Le statut d'énergie propre du nucléaire est un sujet de débat (sauf en France, où tout écologiste qui se respecte se doit d'être archi-antinucléaire). Du côté du verre à moitié plein : contrairement au charbon, au pétrole et au gaz, il n'émet pas de CO2 (c'est pourquoi quand on parle de réduire les émissions de gaz à effet de serre, la production d'électricité est une préoccupation majeure dans la plupart des pays, mais pas en France). Du côté du verre à moitié vide : contrairement au solaire et à l'éolien, il comporte des risques1 et produit des déchets (et la fission nécessite du combustible, qui ne durera pas éternellement).
La question est en fait : « sortir du nucléaire » pour aller où ? Les pays qui ferment des centrales nucléaires les remplacent souvent par des centrales à charbon, ce qui est pire. Ses avantages étant à moyen terme et ses inconvénients à plus long terme, l'électricité nucléaire est crédible comme énergie de transition, en attendant des énergies plus propres et plus pérennes. Car s'il est théoriquement possible de remplacer le nucléaire par des énergies renouvelables, ça ne se fera pas tout seul ni tout de suite, notamment à cause de la nécessité d'un investissement massif dans des infrastructures (stockage, réseau intelligent, etc.), et le solaire n'est guère adapté à la situation européenne.
L'économie est la discipline cherchant à optimiser l'allocation de ressources limitées. Une des ressources les plus rares en France est la volonté politique (comme l'a montré le récent fiasco de l'écotaxe). Or, passer du nucléaire à des énergies renouvelables consommerait énormément de volonté politique (peut-être plus qu'il n'y a de stocks). Et épuiser des stocks qui se reconstituent très lentement n'est certainement pas pérenne2.
Il ne serait donc pas raisonnable de « sortir du nucléaire » maintenant.
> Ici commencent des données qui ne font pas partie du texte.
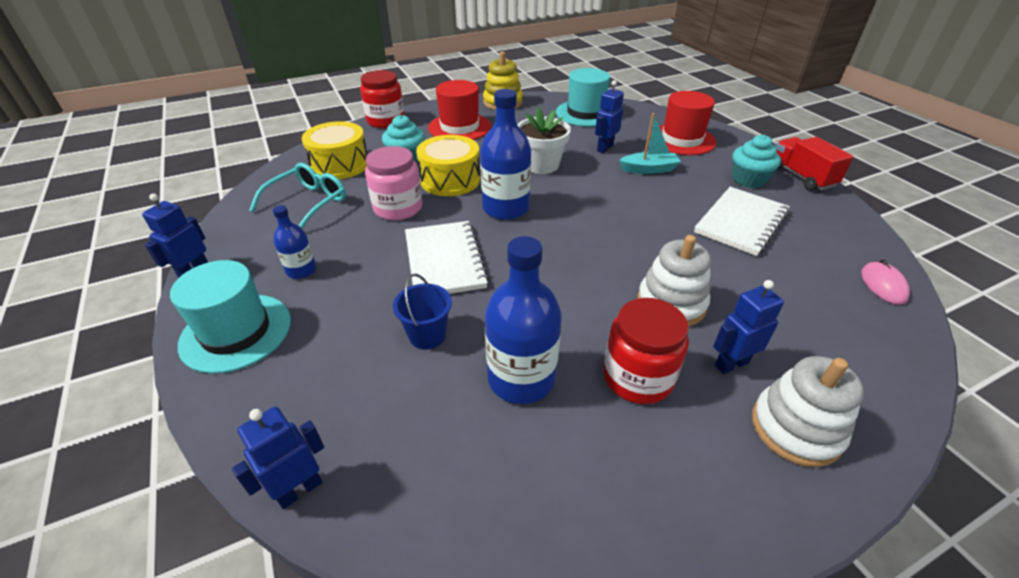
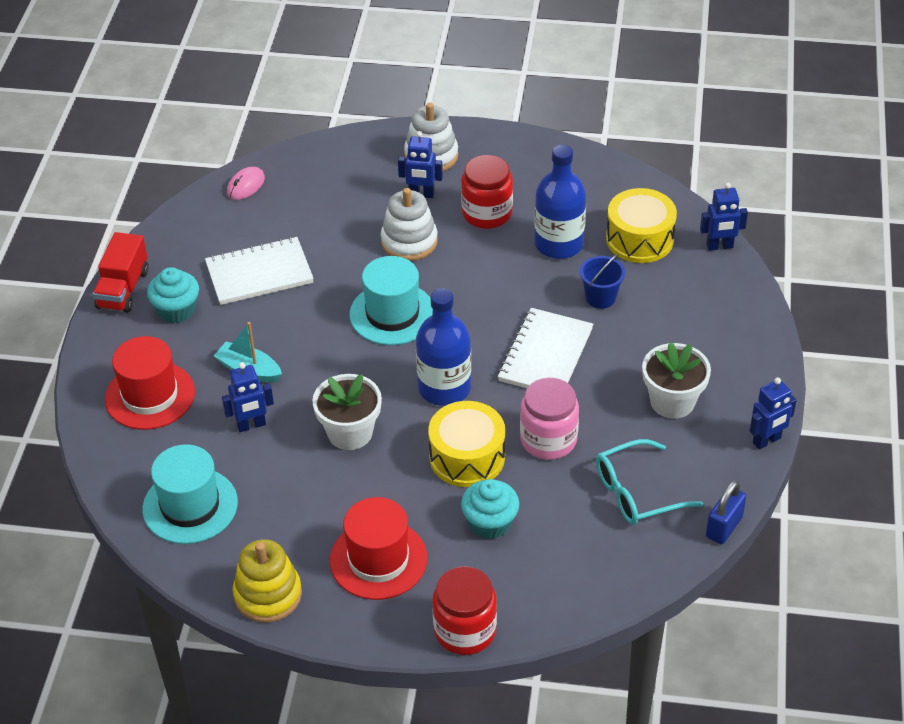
camera: 145 degrees left, 5 degrees up
(228, 207) = (724, 527): none -> blue padlock
(236, 332) = (739, 363): turquoise hat -> turquoise hat (392, 314)
(301, 270) = (672, 401): blue bottle -> white flower pot
(340, 165) = (574, 549): yellow drum -> yellow drum (639, 239)

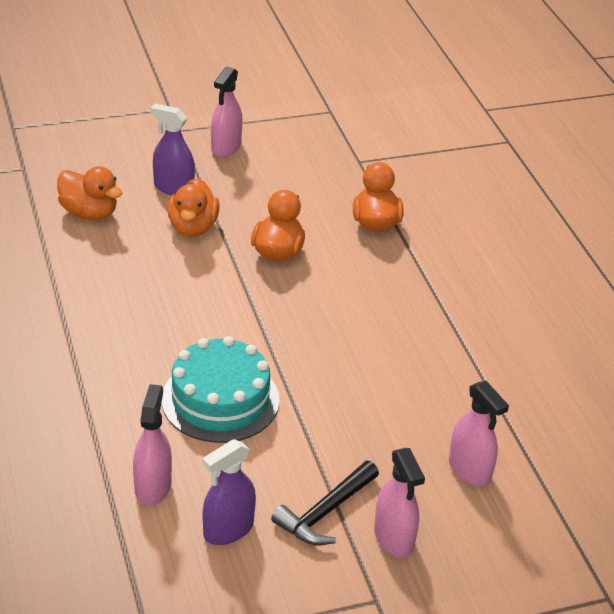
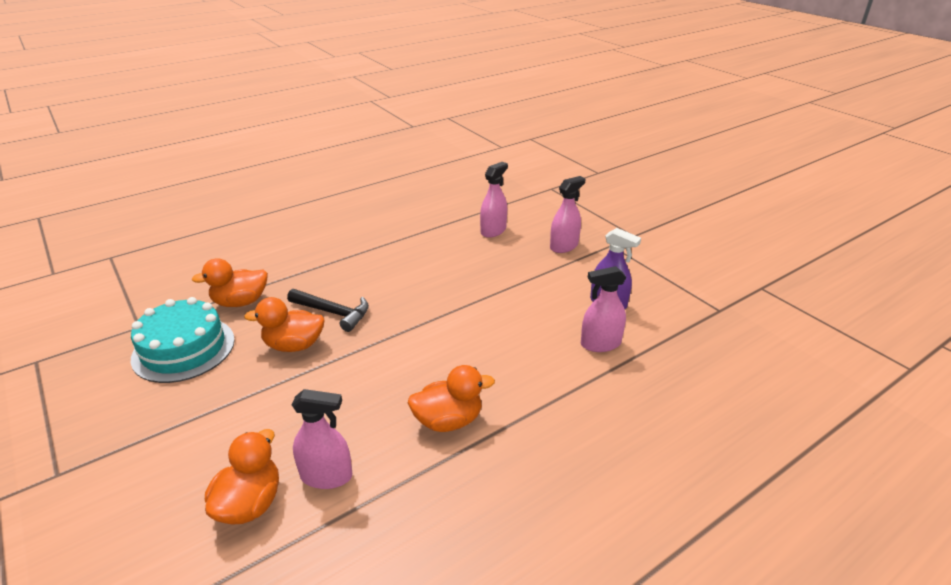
camera: 105 degrees left, 5 degrees down
(173, 188) = (191, 443): purple spray bottle -> none
(193, 227) = (265, 408): orange duck -> orange duck (448, 421)
(220, 400) = (494, 334): turquoise cake -> turquoise cake (183, 349)
(226, 147) = (103, 423): pink spray bottle -> pink spray bottle (326, 476)
(325, 513) = (564, 271): black hammer -> black hammer (333, 313)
Il est plus efficace d'affecter les stocks de volonté politique pour réduire les émissions de gaz à effet de serre dans les transports, le bâtiment, l'agriculture, etc. (En revanche, dans les pays avec peu d'électricité nucléaire et peu de stocks de volonté politique, augmenter la part du nucléaire dans la production électrique utiliserait sans doute autant de volonté politique qu'une augmentation de la part des renouvelables, et serait donc un mauvais usage du faible stock de volonté politique.)
Une fois que les émissions de gaz à effet de serre auront été réduites, le reliquat de volonté politique pourra être utilisé pour « sortir du nucléaire ». Mais avant ça la question nucléaire n'est pas la priorité.
1 Il existe un risque d'accident, comme à Tchernobyl et Fukushima. Cependant, le premier a eu lieu dans une centrale vétuste d'un régime moribond, et le deuxième suite à un tremblement de Terre. Les causes de ces accidents ne sont pas pertinentes en France, et donc parler d'un autre Tchernobyl ou d'un autre Fukushima est ridicule. D'autre part ces accidents ont fait très peu de morts (quoique beaucoup d'autres dégâts), notamment si on les compare aux hécatombes que sont les ruptures de barrages hydroélectriques. Ceci dit, la possibilité d'un accident (y compris un accident grave) ne peut absolument pas être écartée.
2 La principale question en matière d'environnement semble sémantique : le développement est-il soutenable (traduction de l'anglais sustainable) ou durable ? Le deuxième est ambigu : le terme « bien durable » par exemple a un sens qui n'a rien à voir avec le développement durable ; un 4 × 4 est ainsi un bien durable non-durable. Je préfère le terme « pérenne » qui a l'avantage d'être un vrai mot. Et en tant que scientifique, je remarque que quel que soit le mot utilisé, le concept est au fond celui d'un régime permanent.